Simon Schama, The Story of the Jews: Finding the Words (1000 BCE to 1492) (Vintage 2014)
Some decades ago, I borrowed a book called The History of the Jews from a friend, and was disappointed to find that it was little more than a smoothing out of the Biblical stories. As far as its author was concerned, it seemed, you didn’t need to go past the Hebrew Bible (the ‘Old Testament’) to get the history up to the beginning of the current era.
Simon Schama’s book is the one I was hoping for back then. The Hebrew Bible, he writes, is not primarily history, but
the imprint of the Jewish mind, the picture of its imagined origins and ancestry; it is the epic of the YHWH treaty-covenant with Israel, the single formless God moving through history, as well as the original treasure of its spiritual imagination.(page 7)
Schama’s story doesn’t begin with Abraham leaving Ur, or even with Moses leading his people from Egypt. Schama isn’t confident that the exodus from Egypt even happened. It begins with the documented beginning of ordinary Jews, the earliest Jewish city that archaeologists have been able to reconstruct, on the island of Elephantine in Egypt, in the early 5th century BCE, hundreds of years after the Biblical account of the exodus. And although that city was a military outpost – Jewish soldiers employed by the Syrian empire – the book begins not with a battle or any grand scheme, but with a letter from a father to his soldier son.

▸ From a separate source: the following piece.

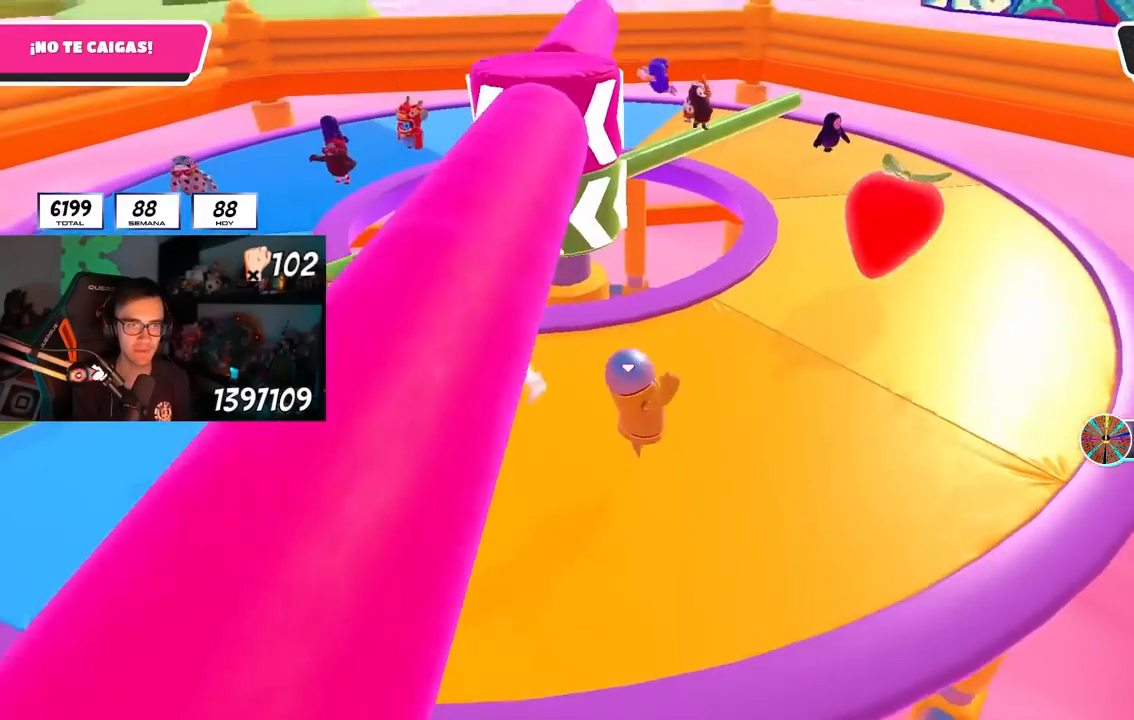
{"dt_ms": 500, "buttons": [], "left_stick": "left", "right_stick": "center", "events": [[33, "left_stick", "up-right"], [67, "CROSS", "up"], [67, "left_stick", "left"], [167, "L2", "up"]]}
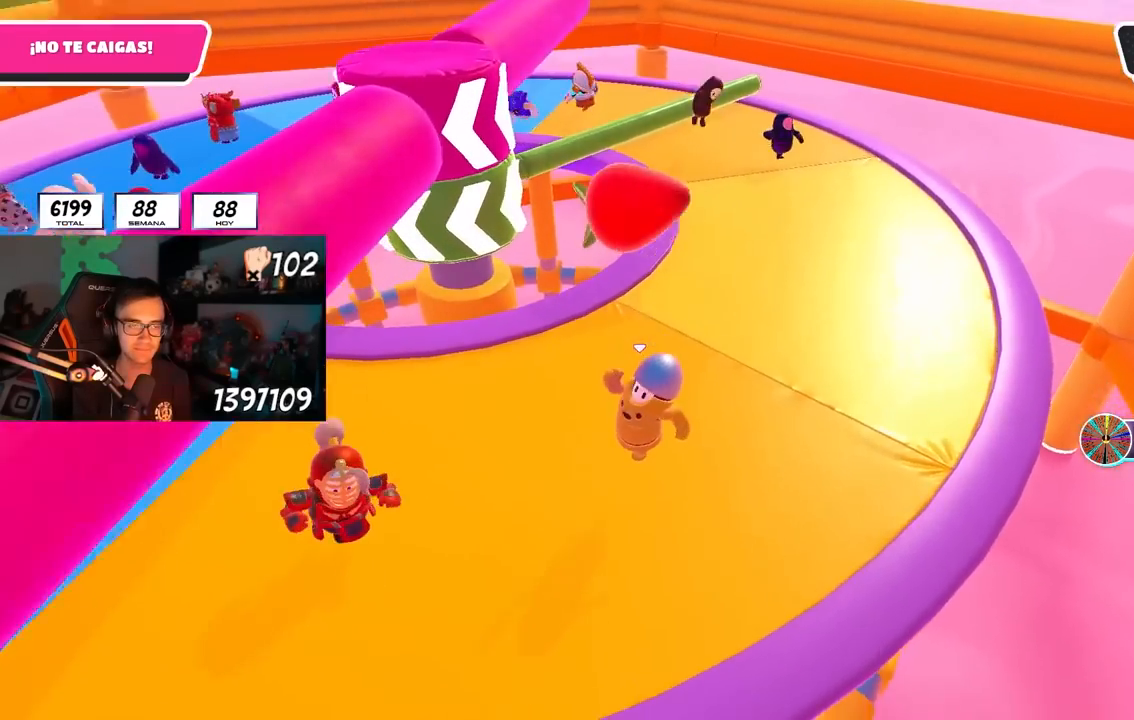
{"dt_ms": 500, "buttons": [], "left_stick": "left", "right_stick": "down-right", "events": [[83, "CROSS", "down"], [83, "L2", "down"], [233, "CROSS", "up"], [250, "L2", "up"], [417, "right_stick", "down-right"]]}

Though the book’s title promises ‘The Story’, Schama insists from the beginning that there’s more than one story: the Biblical story and the archaeological story; Jerusalemite stories and stories of communities in exile; stories of those who integrate with their non-Jewish neighbours – Babylonian, Egyptian, Christian, Muslim – and of those who insist on rigorous separateness; stories of brilliant intellectual and spiritual achievement and stories of unimaginable horror (and this book ends in 1492).
I spent my first two decades in an intensely Catholic environment, so the account of Christianity’s transformation from a Jewish sect to a demonically anti-Jewish institution is particularly gripping to me. Cherie R Brown and Amy Leos-Urbel’s Anti-Semitism asserts that religion is not the cause of anti-semitism, but has been used as a tool to foment it. I think that makes sense, but reading how John Chrysostom, revered father of the church, preached vile slander and murderous injunctions against Jews (evidently thinking it was necessary because a lot of Christians in the 380s happily participated in Jewish festivals), tests the proposition. And my childhood image of St Francis preaching to the birds must now be accompanied by that of his Franciscan friars torturing and murdering men, women and children who refused to renounce Judaism, and many who had renounced it but continued to eat their customary food.
But the terrible history of humiliation and massacre is not the main story here. Again and again, Schama gives us stories of brilliant survival. The Talmud and the mishnah – tumultuous documents filled with wisdom, argument and disputation – grew in a state of exile. And before them, the Hebrew Bible itself was an extraordinary creation. A roll call of the people in this book who did great things would be very long: administrators, generals, poets – why haven’t I ever heard of Shmuel ibn Naghrela or Yehuda Halevi?
One small warning: I’m pretty knowledgable about Biblical stuff, have a smattering of mediaeval history, and some knowledge of current Judaic feasts. There were times when I found it hard to keep my bearings in the tumult of this story. So it may not a good place to start. If you don’t know who Moses is, or you’ve never heard of Purim, you might need something more straightforward, and move on to this when you’re ready.
Speaking with Paul Holdengräber at the 2019 Sydney Writers’ Festival, Simon Schama spoke of the heroism of the displaced. I don’t think the phrase occurs in this book, but it could have. His main subject at the SWF was the second volume of this story. You can hear that wonderfully entertaining conversation by clicking here, and my blog report on it here. He is now girding his loins for the third volume, which brings us through the twentieth century up to the present.